Credit: Johanna Eklund on Twitter
In the audience at ZSL was Cristiana Paşca Palmer, the Executive Secretary of CBD, who has the unenviable task of supporting all the parties to the convention as they work towards a 2020 agreement. I suspect she liked my HE-WE challenge, because a few weeks later she was giving a plenary talk in Cambridge, in which she presented a new idea – “Sustainable Half Earth (SHE)”. This is her idea for how to make the ‘human half’ of the planet sustainable through stricter environmental regulations on farms and in cities, and curtailment of unsustainable consumption. Paşca Palmer added this to HE and WE from my talk to invent a catchy equation: HE+SHE=WE.
Credit: Chris Sandbrook
HE+SHE=WE is certainly a clever play on acronyms. However, there are two big problems with the equation. First, it implies that Half Earth and Whole Earth are compatible – just add SHE to HE and – hey presto – you get WE! This misunderstands the WE proposal, the whole point of which is to challenge the idea that it is feasible and just to exclude humanity from half the earth. Second, it appears to endorse Half Earth, by including it in the equation. I put this to Paşca-Palmer in Cambridge, and she told me that her idea of Half Earth wasn’t the same as E.O. Wilson’s. She was thinking of a range of protected areas (NNH style), and also lots of restoration areas that might not be protected areas at all. This sounds fine, but when most people will only engage with the superficial equation presented on screen, this kind of nuance will rarely come through.
Unsurprisingly, the CBD’s apparent support for the 50% proposal was picked up in the traditional media and in the Twittersphere. The Guardian wrote an article based on the talk in Cambridge (although showing admirable restraint by not using the HE+SHE=WE equation!), and Nature Needs Half sent out a gleeful celebratory tweet.

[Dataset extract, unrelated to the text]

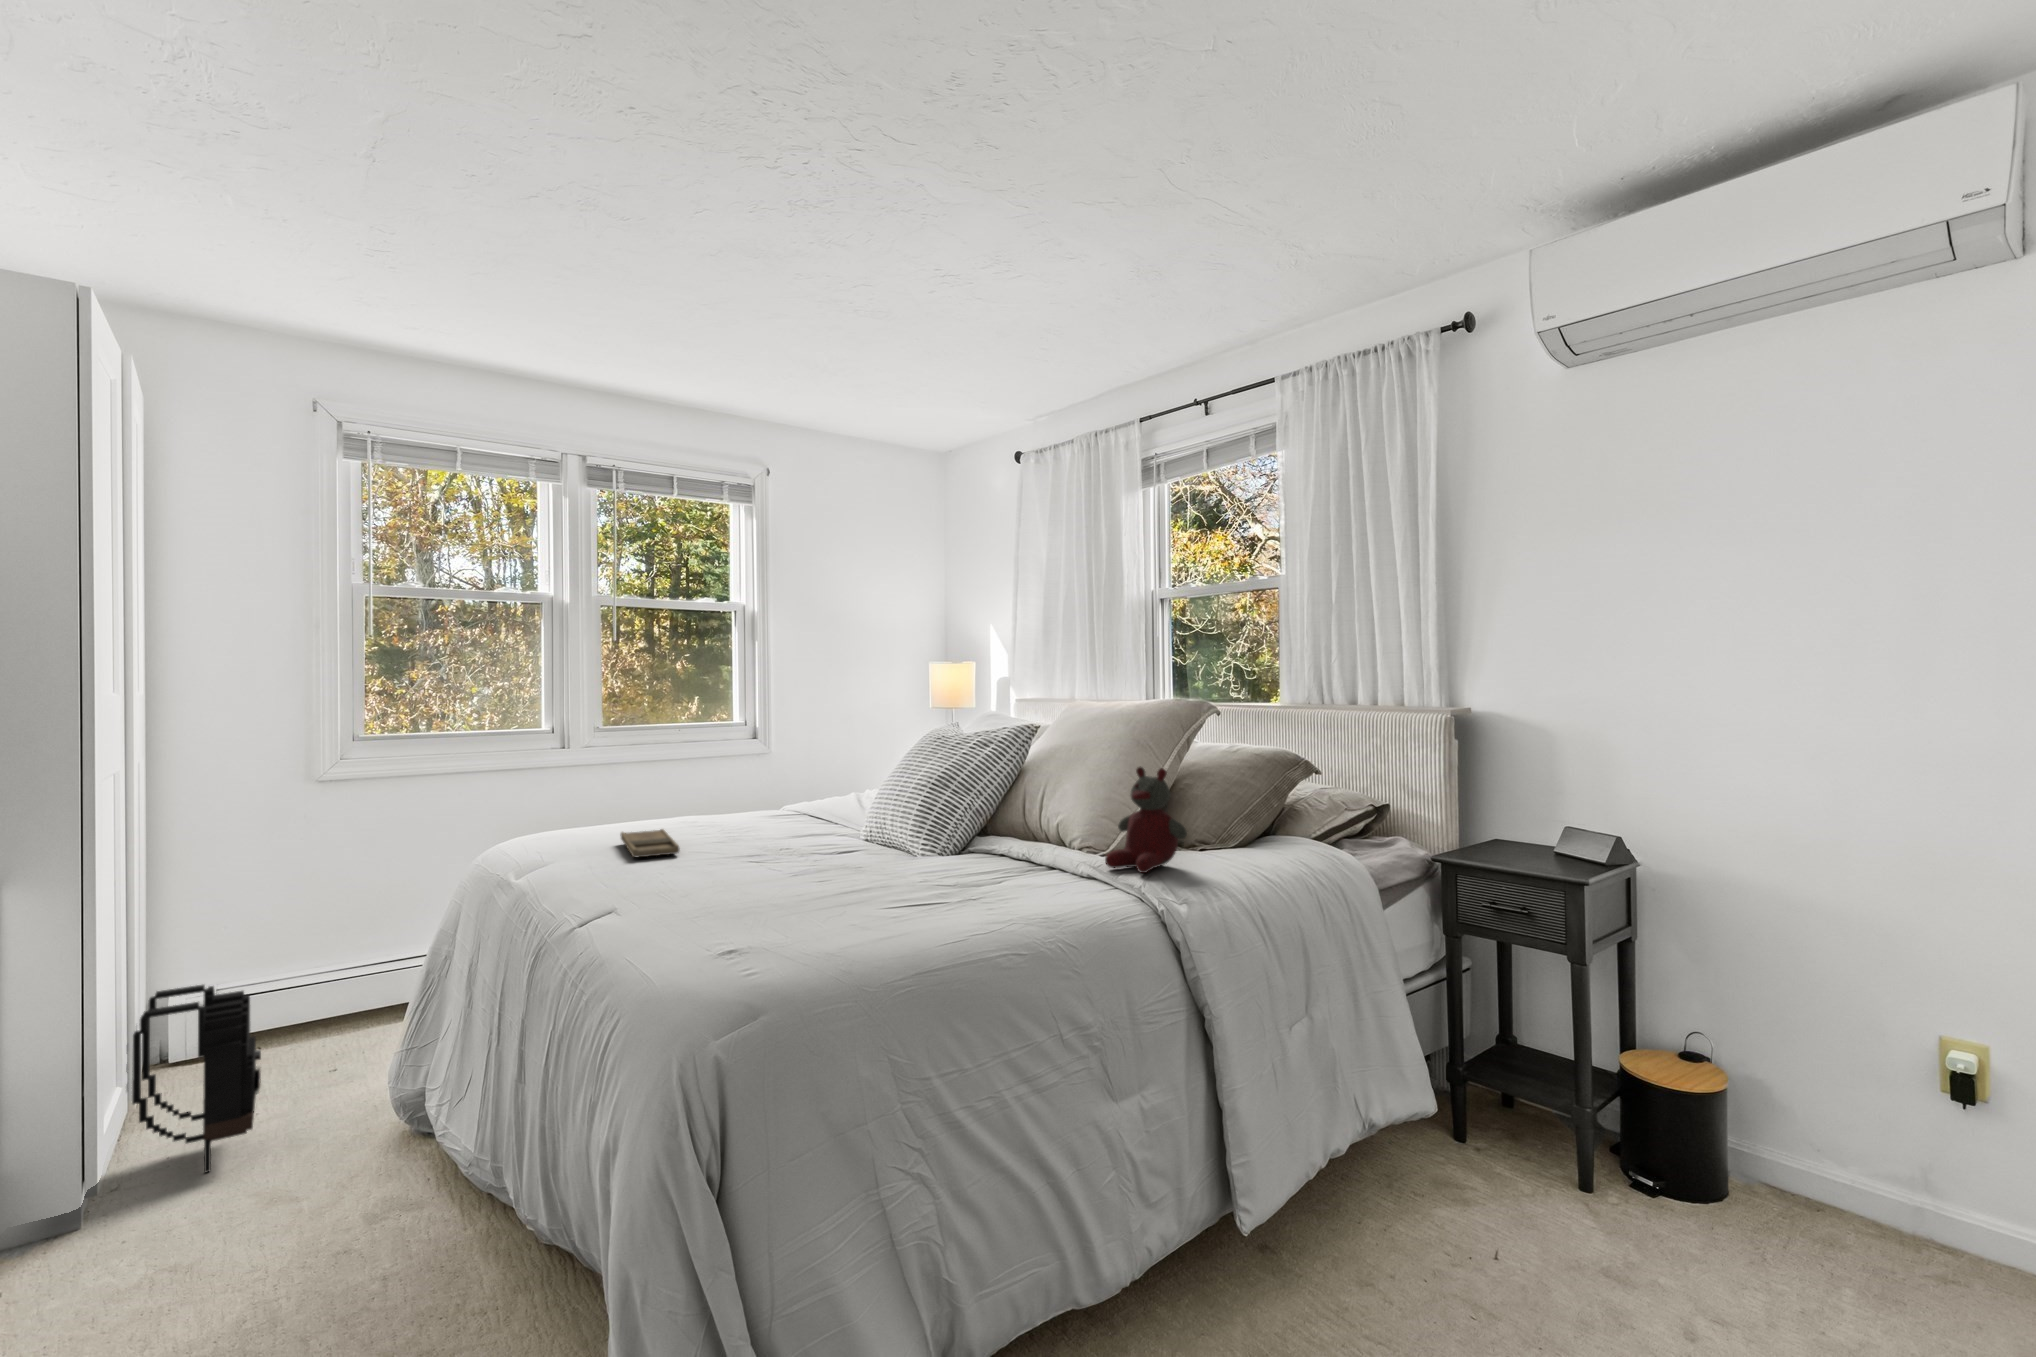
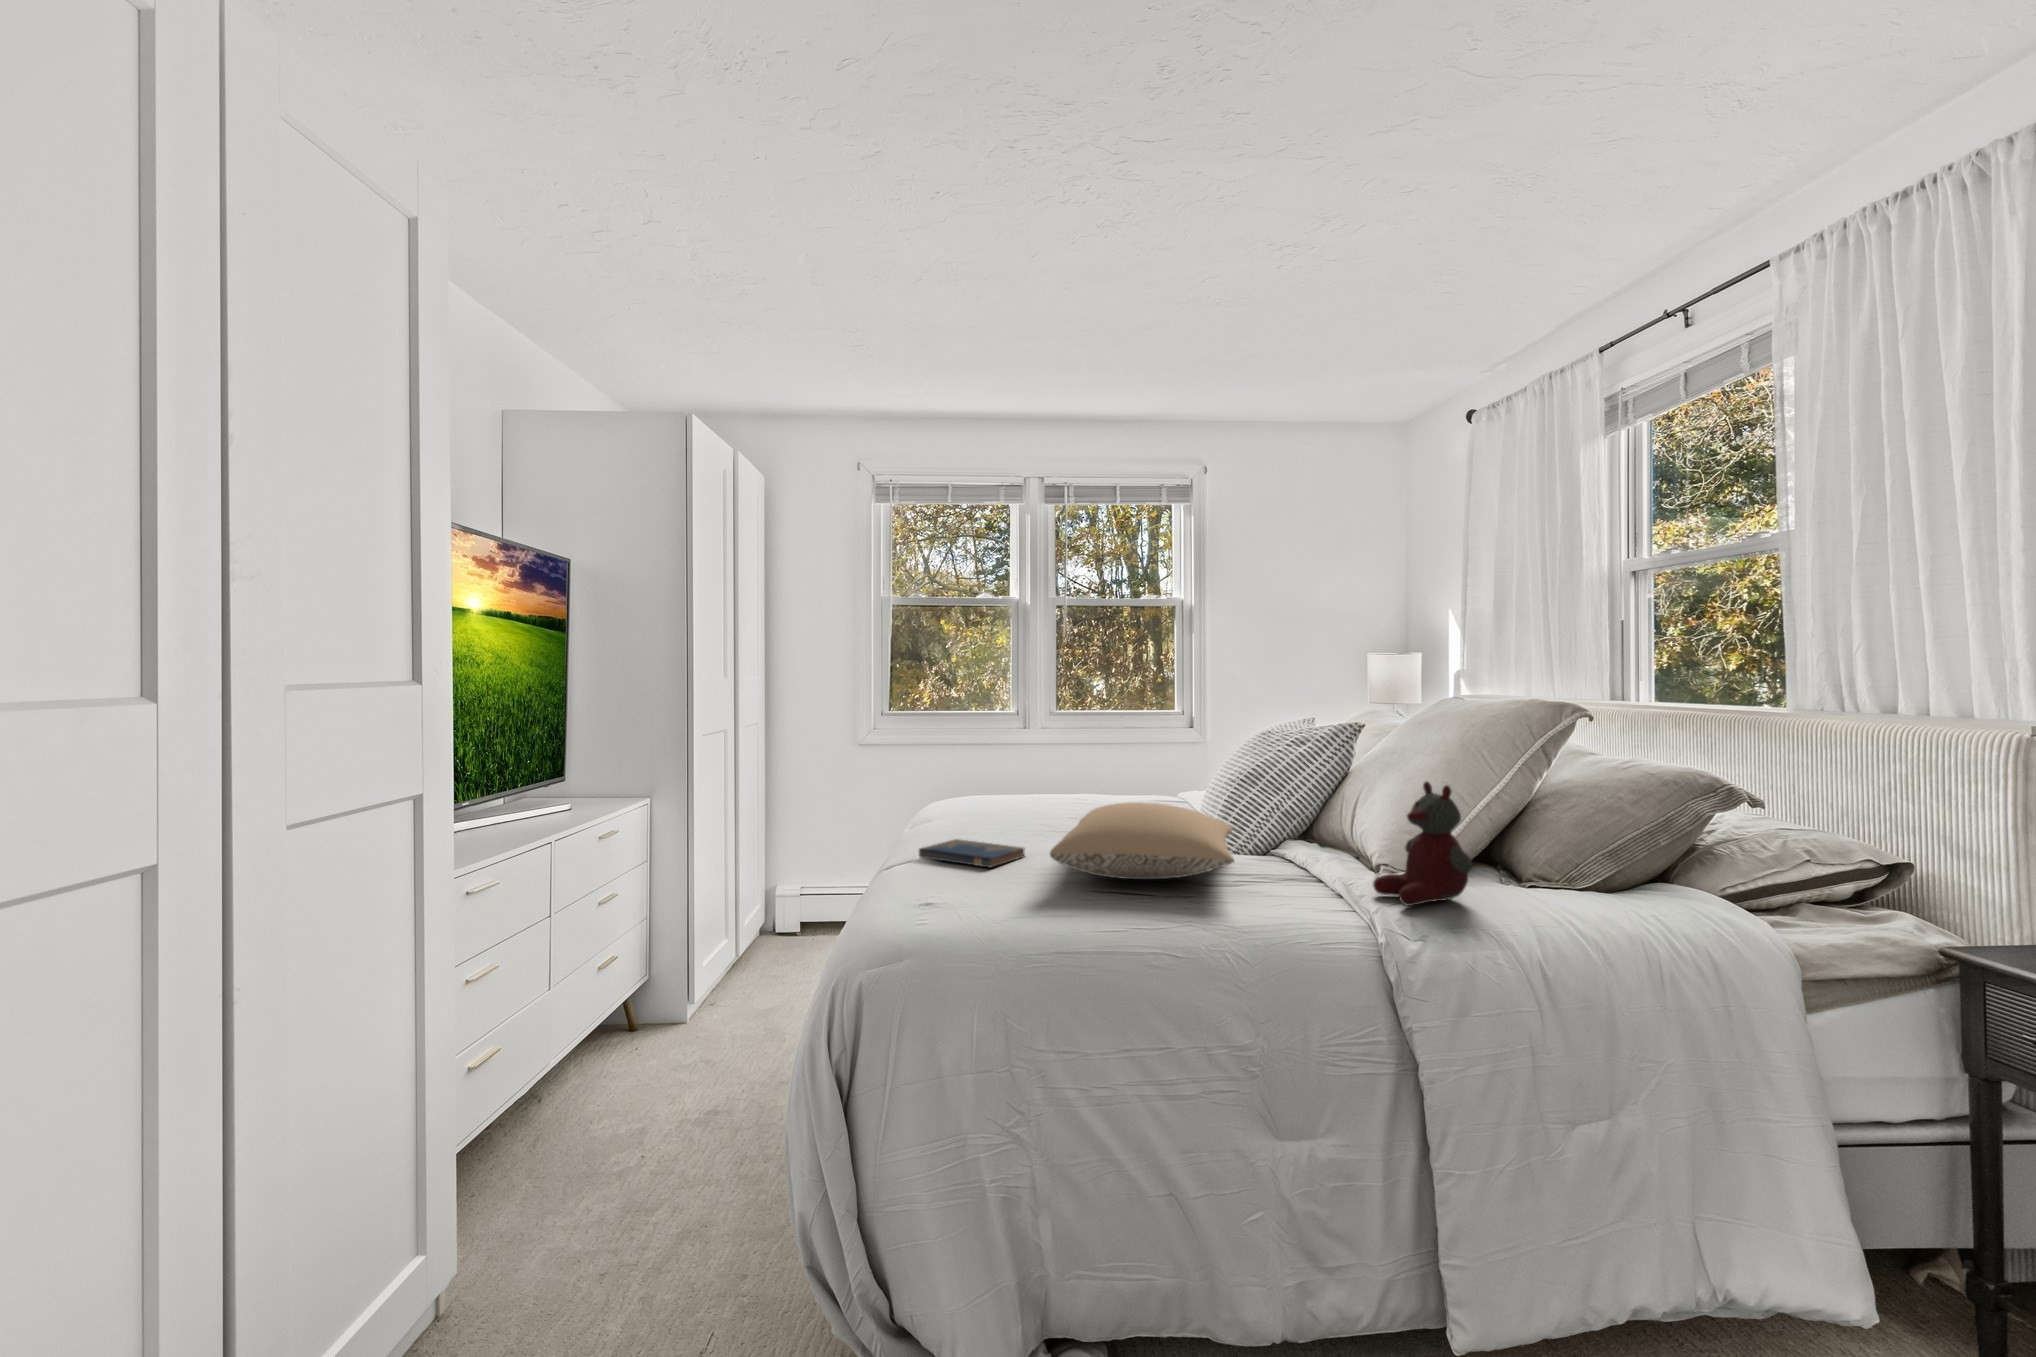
pillow: none [799,806,1011,885] -> present [1050,802,1234,879]
tray: present [620,829,680,857] -> none [974,803,1021,826]
hardcover book: none [615,870,743,896] -> present [919,839,1025,867]
backpack: present [126,985,261,1173] -> none [705,882,786,1010]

Credit: Nature Needs Half on Twitter
What can we learn from all this? For me the main lesson is ‘beware the power of the simple idea’. Jonathan Baillie, of National Geographic, speaking at the ZSL event, emphasised the importance of having a ‘simple common message’ to gain attention and bring about change. But this is no use to conservation if the idea is a bad one! Half Earth is the type example. It is certainly a simple message, and seems to be gaining momentum like an internet meme, foreclosing alternative debates, and convincing sensible people who don’t actually agree with it, like Cristiana Pasca-Palmer, to give it implicit endorsement. As it draws more and more attention, it seems more and more credible – and has even gained the support of populist politicians like Boris Johnson, who spoke with great enthusiasm about it in his speech at a recent reception on Illegal Wildlife Trade in London (see below). Thank goodness he is no longer the UK Foreign Secretary and able to push for it from the heart of government!
Conservation certainly needs to find ways to be relevant and to gain traction with large audiences and powerful people. However, this must not be achieved by creating simplistic, soundbite ideas that do more harm than good.